Survivors tell their stories of abuse to Ohio State Board of Trustees

For the first time, Ohio State’s President and the Board of Trustees heard first-hand from former students who said they were sexually assaulted decades ago by Dr. Richard Strauss. They shared anger, pain and frustration. (WSYX/WTTE)

For the first time, Ohio State’s President and the Board of Trustees heard first-hand from former students who said they were sexually assaulted decades ago by Dr. Richard Strauss. They shared anger, pain and frustration. The board members heard about the shame, guilt, and depression some still are feeling.

Brian Garrett, a former nursing student requested the permission for survivors to speak to trustees. Garrett said the trustees had the opportunity to understand the human component of what happened. “I could not get the image of the predator’s face out of my head. Him standing over me, while he sexually assaulted me in that clinic,” Garrett told the trustees.

Another survivor, Stephen Snyder Hill showed the trustees the complaint he filed against Strauss at the student health center during the eighties. Hill, an Army veteran of two wars said he always thought OSU shared his values.

I used to feel like OSU had honor, integrity and courage as well. Until they turned their back on us. The guy molested me. And you will never understand what it feels like to be in that situation unless you are there.

Strauss, who committed suicide in 2005, is the subject of a university-led investigation, as well as a U.S. Department of Education probe.

“That doctor is dead now. OSU robbed me of my ability to ever have closure with him. I can never confront him again. I will never have the opportunity to,” Hill said.

Former OSU champion wrestler Michael Schyck is now a wrestling coach himself. Schyck said, “I feel shame for not having a voice when I was going through all this. I kind of have some unwanted stuff in my belly over this. I want it to go away. I don’t know how that is going to happen.”

Ohio State President Dr. Michael Drake said they are committed to understanding the conduct of Strauss.
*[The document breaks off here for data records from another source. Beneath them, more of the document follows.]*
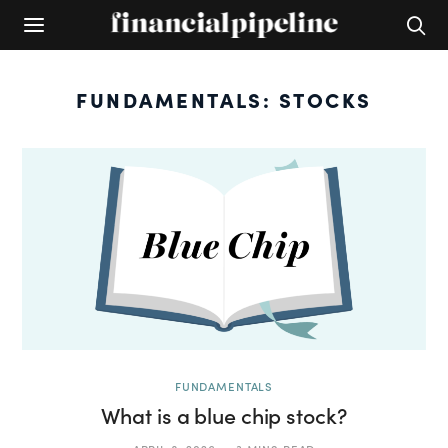
FUNDAMENTALS: STOCKS
FUNDAMENTALS
What is a blue chip stock?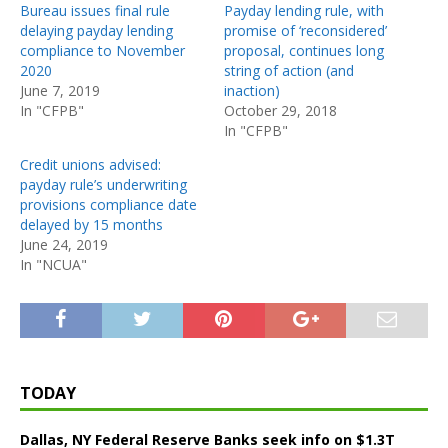
Bureau issues final rule
Payday lending rule, with
delaying payday lending
promise of ‘reconsidered’
compliance to November
proposal, continues long
2020
string of action (and
June 7, 2019
inaction)
In "CFPB"
October 29, 2018
In "CFPB"
Credit unions advised:
payday rule’s underwriting
provisions compliance date
delayed by 15 months
June 24, 2019
In "NCUA"
TODAY
Dallas, NY Federal Reserve Banks seek info on $1.3T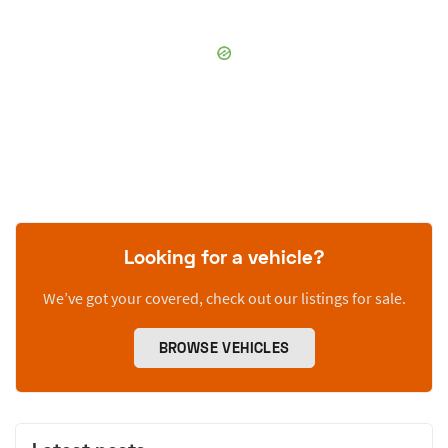
Looking for a vehicle?
We’ve got your covered, check out our listings for sale.
BROWSE VEHICLES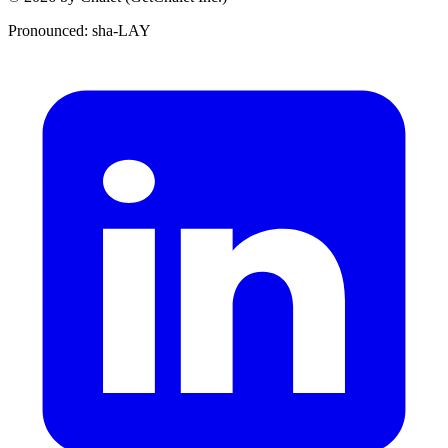
Pronounced: sha-LAY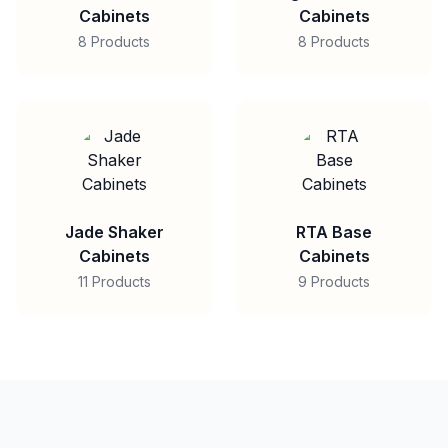
Cabinets
Cabinets
8 Products
8 Products
Jade Shaker
RTA Base
Cabinets
Cabinets
11 Products
9 Products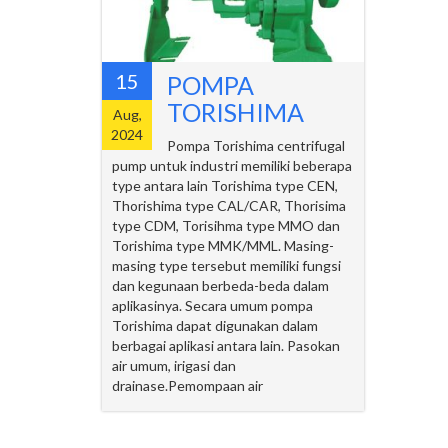
15
POMPA
TORISHIMA
Aug,
2024
Pompa Torishima centrifugal
pump untuk industri memiliki beberapa
type antara lain Torishima type CEN,
Thorishima type CAL/CAR, Thorisima
type CDM, Torisihma type MMO dan
Torishima type MMK/MML. Masing-
masing type tersebut memiliki fungsi
dan kegunaan berbeda-beda dalam
aplikasinya. Secara umum pompa
Torishima dapat digunakan dalam
berbagai aplikasi antara lain. Pasokan
air umum, irigasi dan
drainase.Pemompaan air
The victims said they want OSU to admit what they knew and when they knew it.

A university-led investigation has been underway for seven months after whistle-blower Mike DiSabato brought the abuse to a national stage.” Our soul, The Ohio State University’s soul is in your hands,” he said.
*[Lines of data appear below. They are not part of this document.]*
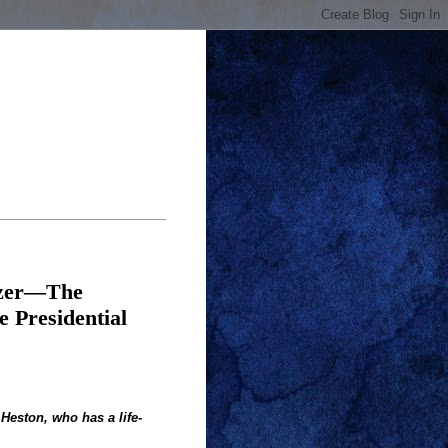
azer—The
 Presidential
 Heston, who has a life-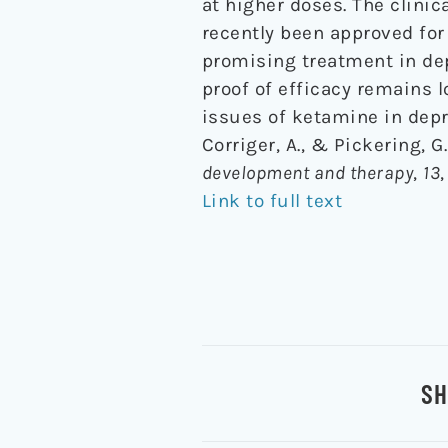
at higher doses. The clinic
recently been approved for
promising treatment in depr
proof of efficacy remains 
issues of ketamine in depr
Corriger, A., & Pickering, 
development and therapy
,
13
Link to full text
SH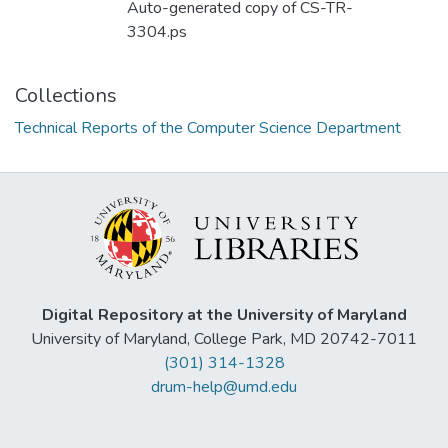
Auto-generated copy of CS-TR-
3304.ps
Collections
Technical Reports of the Computer Science Department
Digital Repository at the University of Maryland
University of Maryland, College Park, MD 20742-7011
(301) 314-1328
drum-help@umd.edu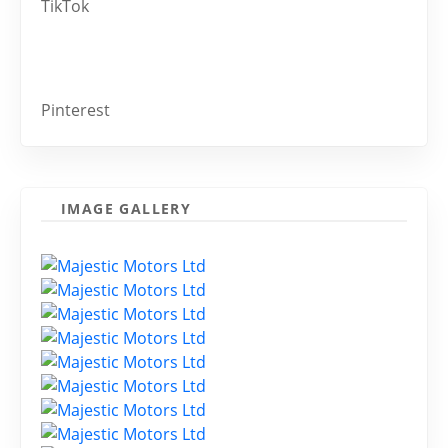
TikTok
Pinterest
IMAGE GALLERY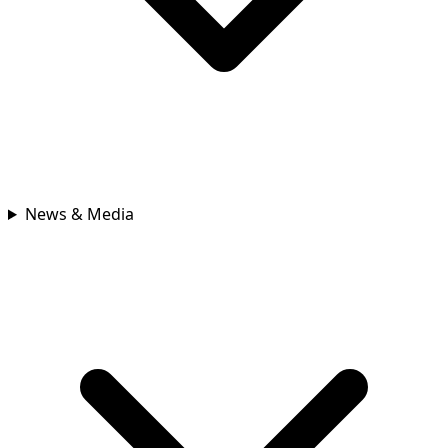
News & Media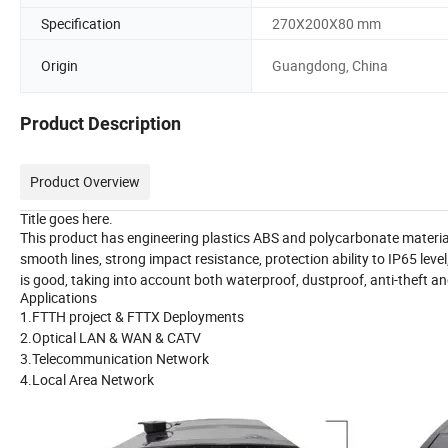
Specification
270X200X80 mm
Origin
Guangdong, China
Product Description
Product Overview
Title goes here.
This product has engineering plastics ABS and polycarbonate materia
smooth lines, strong impact resistance, protection ability to IP65 leve
is good, taking into account both waterproof, dustproof, anti-theft an
Applications
1.FTTH project & FTTX Deployments
2.Optical LAN & WAN & CATV
3.Telecommunication Network
4.Local Area Network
Seven men talked to the trustees for about 40 minutes. They hope their words will have an impact on the decision-makers. There are two lawsuits brought against the university due to alleged abuse by Strauss.

Investigators have conducted more than 440 interviews of people who said they were molested by Strauss during medical exams.

Strauss worked as a team doctor and in the student health center between 1979 and 1998. He then opened a health center off campus.

While some speculate that the victims are trying to cash-in, the survivors said they want to stop sexual abuse on college campuses.

“Money is not what we are trying to get out of this. Money is what the lawyers talk about. That is their world. My job. Their job. Is to get change. Get closure to this,” said Garrett.

Board President Michael Gasser said the comments were “powerful and troubling,” and that the university is “committed to doing the right thing.”

“I urge you to use the voice you have as trustees to make this right.

The victims need a voice. We need a voice. A resolution. Support to heal from this and ensure it never happens again,” Schyck said.

The university said they will finish fact-finding by the end of the year, and will have a final report by the first semester of 2019.

“I look forward eagerly to the completion of the investigation so that we may begin the next steps in the healing process. At it’s conclusion we are committed to responding appropriately and effectively,” Drake said.